◆ What you will do: Among the entries below, find the lines with the word "hasta" and return them.

[Records from a data collection]
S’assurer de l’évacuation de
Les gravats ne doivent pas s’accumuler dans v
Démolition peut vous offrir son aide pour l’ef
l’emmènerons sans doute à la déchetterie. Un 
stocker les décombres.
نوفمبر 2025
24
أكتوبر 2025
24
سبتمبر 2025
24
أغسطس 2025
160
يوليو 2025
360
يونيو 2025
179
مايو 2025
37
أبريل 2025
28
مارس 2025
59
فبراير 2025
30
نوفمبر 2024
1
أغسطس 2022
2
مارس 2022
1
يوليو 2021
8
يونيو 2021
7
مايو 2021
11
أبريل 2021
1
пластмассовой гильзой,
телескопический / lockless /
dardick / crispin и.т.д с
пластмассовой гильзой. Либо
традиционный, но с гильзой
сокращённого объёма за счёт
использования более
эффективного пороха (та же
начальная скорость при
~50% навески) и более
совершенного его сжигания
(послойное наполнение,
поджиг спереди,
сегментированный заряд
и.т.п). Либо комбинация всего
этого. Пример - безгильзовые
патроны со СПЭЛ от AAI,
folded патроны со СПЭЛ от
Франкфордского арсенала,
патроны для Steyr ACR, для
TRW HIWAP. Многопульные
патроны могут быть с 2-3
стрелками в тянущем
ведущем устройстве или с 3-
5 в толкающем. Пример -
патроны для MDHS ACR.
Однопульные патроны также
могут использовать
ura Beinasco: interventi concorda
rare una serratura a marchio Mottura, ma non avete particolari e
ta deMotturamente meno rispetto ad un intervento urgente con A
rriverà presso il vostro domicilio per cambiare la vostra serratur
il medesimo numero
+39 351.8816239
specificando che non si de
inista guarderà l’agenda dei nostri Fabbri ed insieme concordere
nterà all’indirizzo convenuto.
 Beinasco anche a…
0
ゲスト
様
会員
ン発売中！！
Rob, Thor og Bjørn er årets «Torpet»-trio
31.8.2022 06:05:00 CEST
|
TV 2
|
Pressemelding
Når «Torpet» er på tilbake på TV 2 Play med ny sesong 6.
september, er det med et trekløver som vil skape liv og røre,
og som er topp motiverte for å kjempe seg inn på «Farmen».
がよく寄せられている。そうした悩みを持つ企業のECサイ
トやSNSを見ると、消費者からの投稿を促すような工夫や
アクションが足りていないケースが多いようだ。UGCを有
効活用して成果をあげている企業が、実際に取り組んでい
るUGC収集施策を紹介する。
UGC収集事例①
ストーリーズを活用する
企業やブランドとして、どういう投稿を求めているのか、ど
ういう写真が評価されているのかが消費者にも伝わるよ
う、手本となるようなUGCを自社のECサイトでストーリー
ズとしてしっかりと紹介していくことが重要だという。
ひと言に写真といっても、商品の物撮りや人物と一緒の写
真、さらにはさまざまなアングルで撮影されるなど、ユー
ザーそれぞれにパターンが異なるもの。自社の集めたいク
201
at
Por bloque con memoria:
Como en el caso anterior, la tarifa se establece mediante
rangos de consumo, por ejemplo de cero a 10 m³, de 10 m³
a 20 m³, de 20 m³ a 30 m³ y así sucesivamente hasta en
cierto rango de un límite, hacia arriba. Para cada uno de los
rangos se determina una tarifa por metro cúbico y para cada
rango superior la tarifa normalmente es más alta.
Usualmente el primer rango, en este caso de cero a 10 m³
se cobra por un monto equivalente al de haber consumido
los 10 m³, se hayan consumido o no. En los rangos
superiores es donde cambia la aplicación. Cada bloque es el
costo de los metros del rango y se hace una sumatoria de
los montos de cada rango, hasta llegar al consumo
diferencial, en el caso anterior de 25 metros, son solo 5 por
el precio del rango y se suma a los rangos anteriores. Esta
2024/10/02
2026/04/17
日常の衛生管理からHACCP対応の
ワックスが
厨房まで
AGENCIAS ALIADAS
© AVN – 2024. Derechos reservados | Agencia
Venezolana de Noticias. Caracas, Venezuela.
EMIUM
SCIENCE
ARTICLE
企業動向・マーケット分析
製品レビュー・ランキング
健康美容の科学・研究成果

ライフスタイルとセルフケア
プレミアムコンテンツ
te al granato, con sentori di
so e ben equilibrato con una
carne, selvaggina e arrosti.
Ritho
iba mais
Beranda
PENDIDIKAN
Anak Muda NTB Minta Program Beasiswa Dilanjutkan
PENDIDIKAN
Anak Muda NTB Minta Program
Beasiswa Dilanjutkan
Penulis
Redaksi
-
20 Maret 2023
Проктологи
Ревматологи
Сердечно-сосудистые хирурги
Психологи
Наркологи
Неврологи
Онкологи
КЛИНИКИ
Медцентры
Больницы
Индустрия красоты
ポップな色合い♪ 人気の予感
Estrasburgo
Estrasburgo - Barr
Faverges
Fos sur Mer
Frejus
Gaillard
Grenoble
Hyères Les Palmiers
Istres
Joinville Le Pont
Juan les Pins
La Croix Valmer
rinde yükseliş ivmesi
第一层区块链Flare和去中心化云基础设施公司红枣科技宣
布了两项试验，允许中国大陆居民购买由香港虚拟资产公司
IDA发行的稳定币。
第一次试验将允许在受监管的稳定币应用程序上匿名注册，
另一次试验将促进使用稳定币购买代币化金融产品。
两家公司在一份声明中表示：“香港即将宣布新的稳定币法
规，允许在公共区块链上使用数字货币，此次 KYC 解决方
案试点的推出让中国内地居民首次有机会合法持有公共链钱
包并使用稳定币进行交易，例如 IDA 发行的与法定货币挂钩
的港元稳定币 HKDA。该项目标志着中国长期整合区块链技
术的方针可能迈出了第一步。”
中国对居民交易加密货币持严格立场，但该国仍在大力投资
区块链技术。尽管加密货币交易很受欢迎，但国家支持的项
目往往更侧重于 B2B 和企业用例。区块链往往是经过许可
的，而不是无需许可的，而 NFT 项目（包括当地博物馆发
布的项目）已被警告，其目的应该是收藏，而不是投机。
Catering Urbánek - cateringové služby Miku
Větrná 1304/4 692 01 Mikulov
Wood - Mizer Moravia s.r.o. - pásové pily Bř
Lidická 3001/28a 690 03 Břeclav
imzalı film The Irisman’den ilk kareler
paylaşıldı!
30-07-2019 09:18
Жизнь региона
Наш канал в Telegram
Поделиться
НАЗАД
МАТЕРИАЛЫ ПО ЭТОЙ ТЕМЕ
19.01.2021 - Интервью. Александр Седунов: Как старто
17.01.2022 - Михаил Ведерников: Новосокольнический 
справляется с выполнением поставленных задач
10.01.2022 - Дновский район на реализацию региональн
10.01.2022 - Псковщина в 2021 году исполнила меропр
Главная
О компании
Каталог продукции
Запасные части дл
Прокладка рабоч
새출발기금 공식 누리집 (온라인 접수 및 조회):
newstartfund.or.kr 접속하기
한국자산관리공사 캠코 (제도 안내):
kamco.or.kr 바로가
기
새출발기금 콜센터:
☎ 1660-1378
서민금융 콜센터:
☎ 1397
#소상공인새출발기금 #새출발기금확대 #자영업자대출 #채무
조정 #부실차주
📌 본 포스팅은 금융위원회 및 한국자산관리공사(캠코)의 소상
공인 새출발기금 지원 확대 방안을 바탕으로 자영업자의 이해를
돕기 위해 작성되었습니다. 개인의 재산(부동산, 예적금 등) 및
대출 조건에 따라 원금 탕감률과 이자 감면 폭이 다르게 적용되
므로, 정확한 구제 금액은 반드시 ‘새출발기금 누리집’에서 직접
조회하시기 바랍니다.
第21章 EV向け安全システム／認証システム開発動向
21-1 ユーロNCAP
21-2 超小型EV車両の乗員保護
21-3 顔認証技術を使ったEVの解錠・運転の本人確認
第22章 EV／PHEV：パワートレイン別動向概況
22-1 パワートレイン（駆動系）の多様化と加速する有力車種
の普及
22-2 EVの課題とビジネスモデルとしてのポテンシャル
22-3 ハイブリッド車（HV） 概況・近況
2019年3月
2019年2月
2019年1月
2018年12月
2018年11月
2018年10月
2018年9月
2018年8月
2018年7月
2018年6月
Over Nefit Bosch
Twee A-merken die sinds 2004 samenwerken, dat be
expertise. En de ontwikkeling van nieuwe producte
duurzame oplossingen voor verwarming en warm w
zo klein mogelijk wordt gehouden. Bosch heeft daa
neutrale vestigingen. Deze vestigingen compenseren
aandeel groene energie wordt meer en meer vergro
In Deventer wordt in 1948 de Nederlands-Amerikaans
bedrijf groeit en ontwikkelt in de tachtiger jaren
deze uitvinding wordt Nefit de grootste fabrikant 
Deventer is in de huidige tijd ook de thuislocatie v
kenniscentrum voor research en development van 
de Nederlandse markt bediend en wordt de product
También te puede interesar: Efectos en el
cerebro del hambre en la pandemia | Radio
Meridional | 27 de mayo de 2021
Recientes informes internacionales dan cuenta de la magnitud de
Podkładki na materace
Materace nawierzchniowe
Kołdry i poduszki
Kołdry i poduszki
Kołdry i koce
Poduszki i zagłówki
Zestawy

◆ Task answer:
a 20 m³, de 20 m³ a 30 m³ y así sucesivamente hasta en
los montos de cada rango, hasta llegar al consumo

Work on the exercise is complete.